Dengue fever (DF) is a viral infection (one of four serotypes) transmitted by mosquitos in endemic regions of the world. Classic DF is an acute febrile illness associated with HA, retro-orbital pain and muscle/joint pains. Differential diagnoses include malaria, leptospirosis, and typhoid fever. Treatment is supportive with adequate hydration and acetaminophen for HA, myalgia, and fever. Avoid NSAIDs and aspirin for potential bleeding complications.

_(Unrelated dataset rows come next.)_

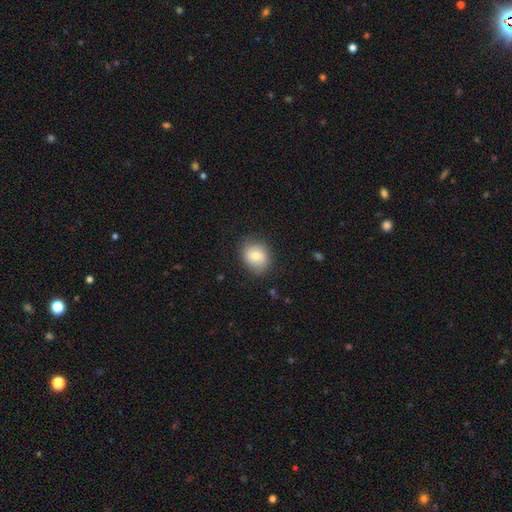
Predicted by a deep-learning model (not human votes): This is likely a smooth galaxy (74%). How rounded: likely round (64%). Merging: clearly none (82%).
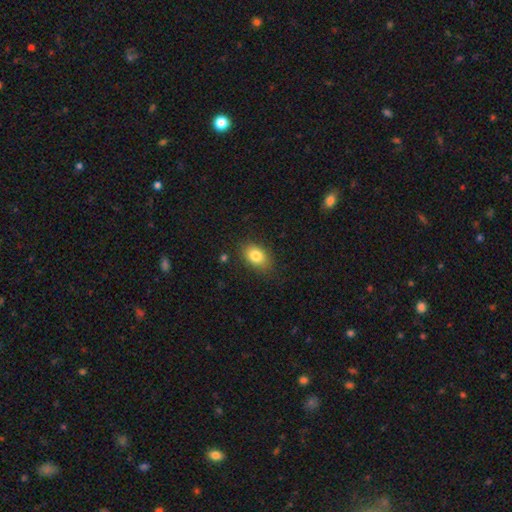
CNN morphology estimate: Smooth or featured?
  - smooth: 82% *
  - featured or disk: 9%
  - star or artifact: 9%
How rounded?
  - in between: 80% *
  - round: 19%
  - cigar-shaped: 1%
Merging?
  - none: 81% *
  - minor disturbance: 14%
  - major disturbance: 3%
  - merger: 2%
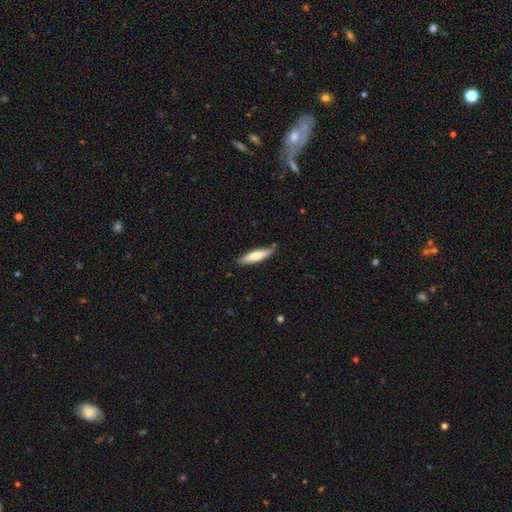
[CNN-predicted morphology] This is likely a smooth galaxy (73%). How rounded: likely cigar-shaped (75%). Merging: clearly none (83%).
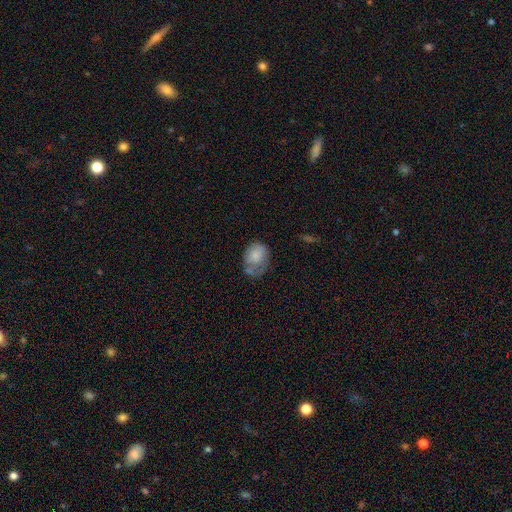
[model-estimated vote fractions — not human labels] A smooth galaxy with no disk features (70%) that is in between round and cigar-shaped (58%).

Vote fractions:
- Smooth or featured? smooth: 70% / featured or disk: 21% / star or artifact: 8%
- How rounded? in between: 58% / round: 41% / cigar-shaped: 1%
- Merging? none: 34% / minor disturbance: 33% / major disturbance: 23% / merger: 10%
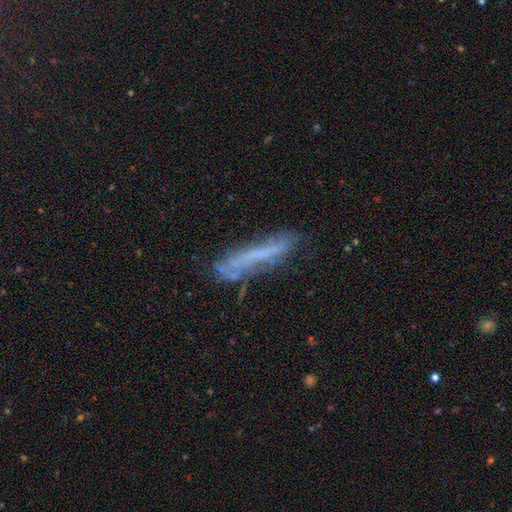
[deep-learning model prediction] This appears to be a featured or disk galaxy (48%). Merging: none (58%).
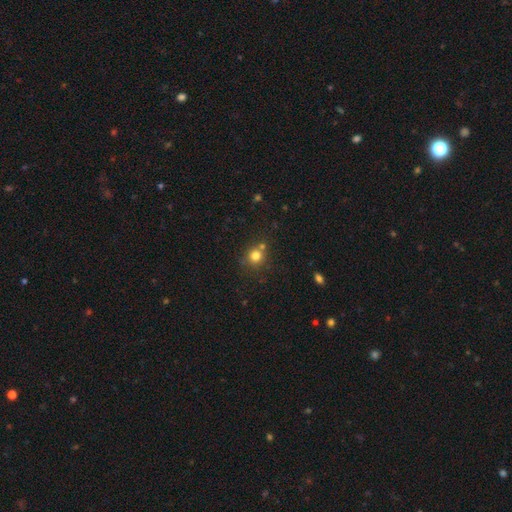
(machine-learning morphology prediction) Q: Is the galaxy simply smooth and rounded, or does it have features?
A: smooth — 78%.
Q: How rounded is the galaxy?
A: round — 89%.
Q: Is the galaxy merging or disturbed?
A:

The most feared manifestation of DF is dengue hemorrhagic fever (DHF) which is hypothesized to be immune-mediated. To make this diagnosis, the World Health Organization has delineated 4 cardinal features:
- increased vascular permeability (Hct > 20% of baseline), ascites or pleural effusion
- marked thrombocytopenia ( < 100,000 cells/mm3)
- fever lasting 2-7 days
- spontaneous bleeding (petechiae, ecchymosis, GI bleeding, epistaxis, menorrhagia)
Rare cases of associated liver failure, CNS dysfunction (ie encephalopathy, seizures) and myocardial dysfunction (ie myocarditis) have been reported. Early recognition is imperative. No vaccine available. Treatment is supportive with airway management, blood products, IV colloids and/or crystalloids.
Rothman AL, Srikiatkhachom A, Kalayanarooj S. Clinical Manifestations and Diagnosis of Dengue Virus Infections. UpToDate 2014.
Rothman AL, Srikiatkhachom A, Kalayanarooj S. Prevention and Treatment of Dengue Virus Infection. UpToDate 2013.